Hay gente comodona. Sí, querido lector. La hay.

Hay gente que se niega a moverse de un radio de 5 manzanas alrededor de su casa. Gente que no entiende que para llegar a los sitios más mágicos hay que ser decididos. Decididos a alcanzar lugares que para los demás están lejos.


Por eso hay gente incapaz de recorrer la carretera curva que llega desde la cálida costa de Gran Canaria hasta la cumbre de la isla.

Y por eso hay gente que se va a perder el espectáculo de sentirse un astronauta sin despegar del suelo. Un astronauta de excursión en Tejeda, el pequeño pueblo de Gran Canaria donde vive el mar de nubes. Sí, hay gente que se lo va a perder.

Pero si tú, querido amig@, eres del grupo de los inquietos, del selecto grupo de los que no podrían quedarse quietos en un sitio ni atornillados, entonces y sólo entonces sigue nuestro consejo.
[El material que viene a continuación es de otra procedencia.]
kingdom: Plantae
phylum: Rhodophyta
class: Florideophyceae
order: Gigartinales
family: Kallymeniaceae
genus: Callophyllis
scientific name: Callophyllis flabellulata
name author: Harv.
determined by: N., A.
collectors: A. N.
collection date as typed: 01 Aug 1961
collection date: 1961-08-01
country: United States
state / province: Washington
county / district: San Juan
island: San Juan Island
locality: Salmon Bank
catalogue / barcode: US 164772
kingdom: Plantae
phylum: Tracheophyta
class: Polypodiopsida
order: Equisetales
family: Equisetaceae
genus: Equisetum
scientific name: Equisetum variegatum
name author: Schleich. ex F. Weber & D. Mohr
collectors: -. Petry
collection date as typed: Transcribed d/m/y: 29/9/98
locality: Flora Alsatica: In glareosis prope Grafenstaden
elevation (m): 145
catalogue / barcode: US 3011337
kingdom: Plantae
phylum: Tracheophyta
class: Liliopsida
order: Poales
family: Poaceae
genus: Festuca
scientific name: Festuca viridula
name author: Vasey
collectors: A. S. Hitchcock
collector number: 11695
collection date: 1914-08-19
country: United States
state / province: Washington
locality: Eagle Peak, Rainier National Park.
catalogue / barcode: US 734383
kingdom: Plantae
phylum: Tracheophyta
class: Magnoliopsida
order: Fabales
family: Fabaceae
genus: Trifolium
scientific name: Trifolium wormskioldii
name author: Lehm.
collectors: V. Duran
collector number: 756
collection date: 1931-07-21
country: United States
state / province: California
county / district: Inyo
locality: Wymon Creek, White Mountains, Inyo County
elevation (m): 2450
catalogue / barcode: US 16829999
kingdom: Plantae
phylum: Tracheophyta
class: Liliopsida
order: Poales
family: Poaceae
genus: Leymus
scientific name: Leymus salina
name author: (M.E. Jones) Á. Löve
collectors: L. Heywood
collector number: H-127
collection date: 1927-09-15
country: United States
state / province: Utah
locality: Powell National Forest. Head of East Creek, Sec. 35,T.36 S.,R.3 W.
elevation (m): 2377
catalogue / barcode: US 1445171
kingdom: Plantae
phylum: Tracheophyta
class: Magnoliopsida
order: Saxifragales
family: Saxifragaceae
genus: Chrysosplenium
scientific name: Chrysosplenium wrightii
En Gran Canaria hay una carretera que parte desde las playas, pasa por pueblos y pueblos y llega casi hasta el cielo. Hasta aquí todo muy normal. Pero al poco empieza la parte menos común, porque el camino sigue subiendo y subiendo y va dejando atrás las nubes y el cielo ya queda por debajo de uno cuando se llega a Tejeda.

Y esta es toda nuestra historia. Es sólo un pequeño consejo al viajero: no dejes de conocer el pequeño pueblo de Tejeda. A sólo una hora y poco más desde la costa, hay una carretera que te sube tan alto que llegas a pisar el cielo (2 horas si viajas con algún goloso que quiera parar en San Mateo a comprar dulces y pan de huevo con azúcar).